The desire to express myself was massive. One particularly painful incident, I felt, in that moment incredibly alone and in some way wrong and I had no idea why. It felt like the world had come crashing down, there was no support for me, no understanding, no compassion. I was at a loss as to why this situation happened, my legal brain (being a former lawyer) was triggered, I looked at "just the facts" to see how this situation could go so horribly wrong and how I was being blamed - but there was no answer - I had given a gift so how had this situation arose.


That day it was the straw that broke the camel's back so to speak. I had to escape and flee the situation, so I got in my car and drove. As I drove away from my home, with the song Thunderstruck belting out loudly - the floodgates opened and then the screaming began. I screamed for a full half hour as I drove around, a scream from the depths of my soul, so full of rage and despair and heart break.

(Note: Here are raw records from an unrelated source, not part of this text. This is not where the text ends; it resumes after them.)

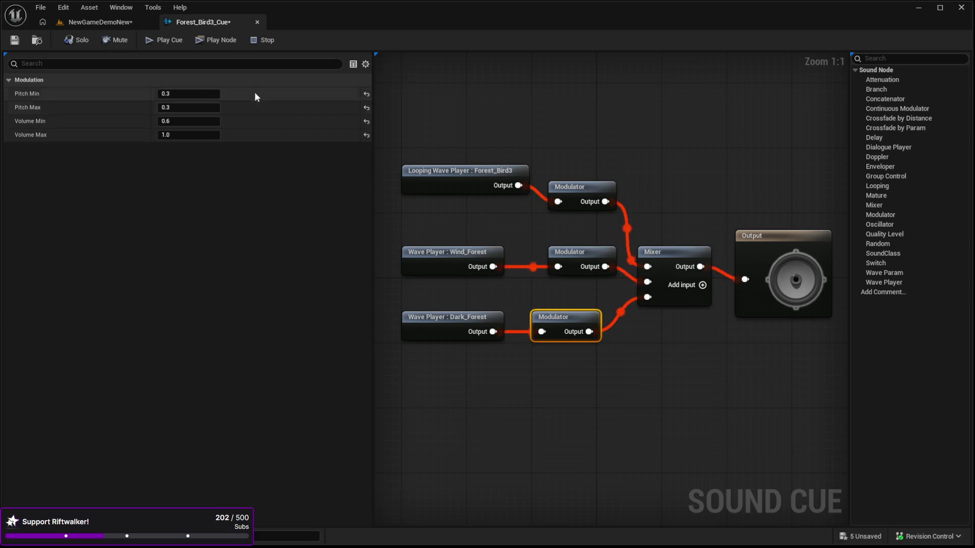
left_click(215, 39)
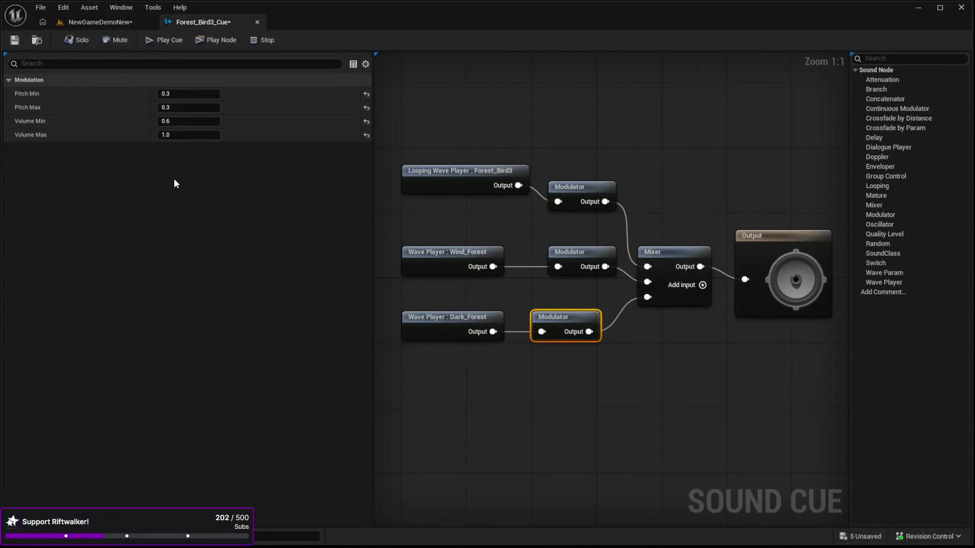
left_click(587, 250)
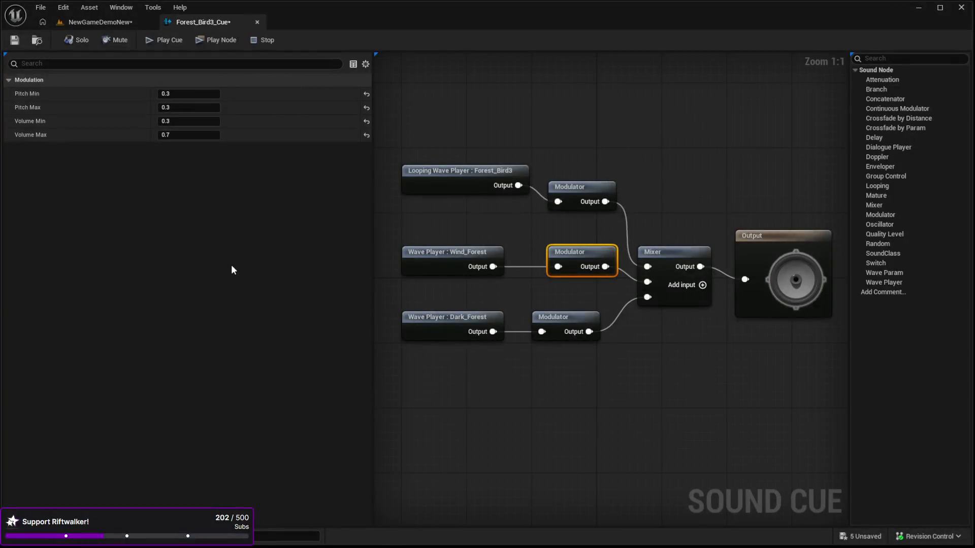
left_click(574, 191)
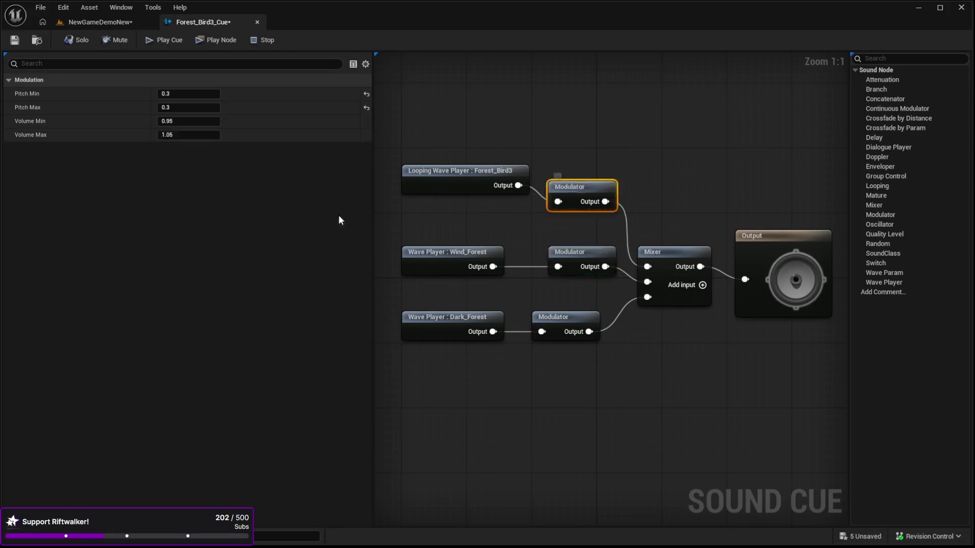
Step: Nudge the Forest_Bird3 player, preview the whole cue from Output, and return to NewGameDemoNew
left_click(207, 40)
left_click_drag(481, 170, 480, 186)
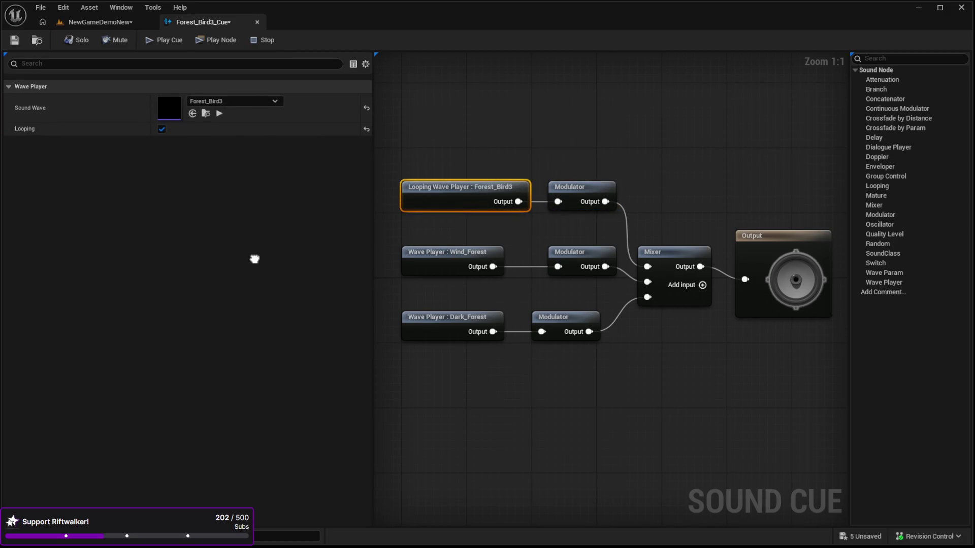
left_click_drag(483, 150, 484, 165)
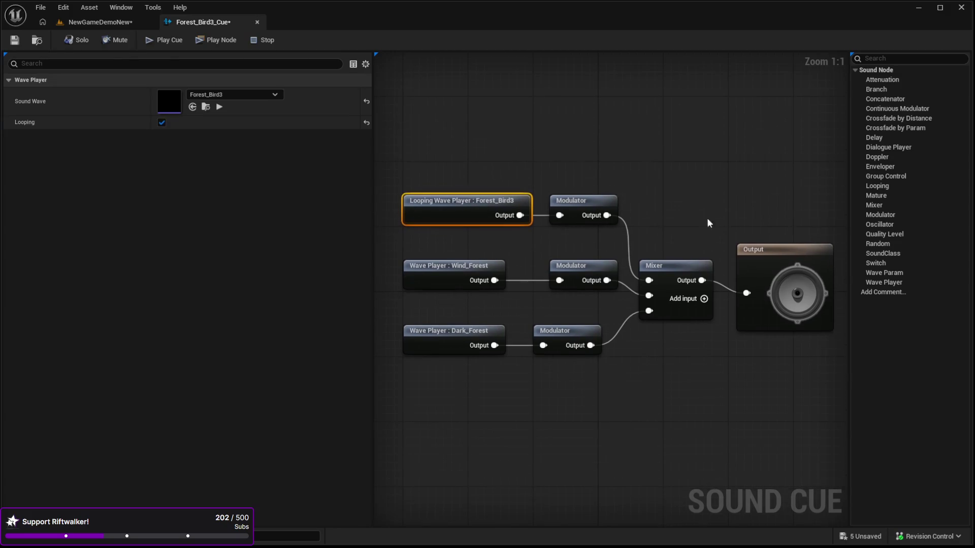
left_click(759, 258)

This brought about an internal shift and my perception about myself and others was forever changed in so many ways, including my personal boundaries, the amount of sh-- I was prepared to take before expressing myself, and how I invested in the relationships I had with people.


When we choose to hang on, hold a grudge, or make it about something or someone, anger festers and twists. It becomes blame, jealousy, resentment and vindictiveness.


These are the manifestations of suppression that we hang onto, when we fear treading the waters of our anger for longer than a second.


For many, getting comfy with experiencing and releasing our anger is considered dangerous and unpredictable, and yet, actually hanging onto it and repressing it means it oozes out into every part of our life which ironically is the real danger.


But there are so many personal lessons we can learn from our anger - positive lessons.

Over the years layers of anger, rage, and resentment, have released and what lies beyond that discomfort has been liberating.


What I found through this release is that now when i feel triggered I can look at the situation through an observational lens and be curious. What was that about? What was the button? And how do I move this stuff on?


It was my horses who got me there. Harvey in particular could read me like a book - he always knew when I was holding something in, holding something back, and he would help me release it in a more constructive and positive way - by expressing it, being with it, breathing through it as he opened that healing space for me to step inside and release. Without violence, without blame, without hurting anyone or anything. It was Harvey that showed me that stepping through anger there was calmness, patience, relaxation, personal growth and understanding.


I realised through Harvey's teachings, Animal Reiki and Mindful Meditation anger is just energy moving - that's it and when it comes up breath with it - go to your hara, your core and breath with it and through it until it releases.

Movement also helps, for me - hoovering - yep hoovering, that physical push/pulling the hoover seems to really work for me. It works and at the same time I am doing something constructive. That’s it. Afterwards I will be hot, sweaty, and yet calm, peaceful and I can feel myself within my body and I feel alive.


I confess I am a highly sensitive person and all that really means is that I feel. I feel deeply, fully. I am difficult to bullsh-- because I feel what you’re feeling, yes I am one of those people. I used to try to cover that up too to stop all that feeling. It felt like too much, way too intense and far too uncomfortable, but that feeling part of myself begged to be heard, to be understood and most of all to be accepted.


Now, I wouldn’t have it any other way. It means I feel myself in my skin exactly where I’m at in every moment and that is a good thing.